Is the Ledger Implementation of BIP39 Generation Not Following the Spec?

Question

According to the BIP39 spec, invalid checksums should be displayed by software.

However, Ledger's BIP39 generation tool (which looks like a copy of Ian's tool), will not show an error for invalid checksums.

Example phrases to test with:

Correctly Generated Recovery Phrase: square cactus nurse pond share rescue prepare bottom suffer speed will tomorrow

another "valid phrase" (different but invalid checksum): square cactus nurse pond share rescue prepare bottom suffer speed will account

another "valid phrase" (different but invalid checksum): square cactus nurse pond share rescue prepare bottom suffer speed will acoustic

For a 12 word phrase, if you split the 2048 wordlist into 16 word blocks, every 1 word out of the 16-word block will not produce an invalid mnemonic (or checksum) error.

My two questions:

1. Is this going against the BIP39 spec?
2. Why does this code allow for 1 out of every 16 words of a block to be deemed as "valid"?

Answer 1

Those are valid mnemonics with valid checksums. In the bip39 spec is the following:

The following table describes the relation between the initial entropy length (ENT), the checksum length (CS) and the length of the generated mnemonic sentence (MS) in words.

CS = ENT / 32

MS = (ENT + CS) / 11

| ENT | CS | ENT+CS | MS | +-------+----+--------+------+ | 128 | 4 | 132 | 12 | | 160 | 5 | 165 | 15 | | 192 | 6 | 198 | 18 | | 224 | 7 | 231 | 21 | | 256 | 8 | 264 | 24 |

As per the top row, 12 word mnemonics have 128 bits of entropy and 4 bits of checksum. That means any random 12 word mnemonic has a 1 in 16 chance to have a valid checksum.
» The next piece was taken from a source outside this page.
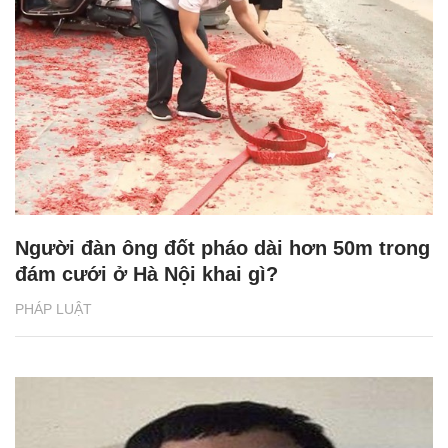
Người đàn ông đốt pháo dài hơn 50m trong
đám cưới ở Hà Nội khai gì?
PHÁP LUẬT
The "blocking" of the valid final words instead of a totally random distribution is because the checksum bits are appended to the end of the entropy bits. So for every first 128 bits, there is exactly one valid final four bits. Bits are mapped to words by just counting down the alphabetically-sorted word list for each 11-bit chunk. So the first 128 bits determine the first eleven words and which "block" of the wordlist you are considering, and then within that block only one word corresponds to the correct checksum.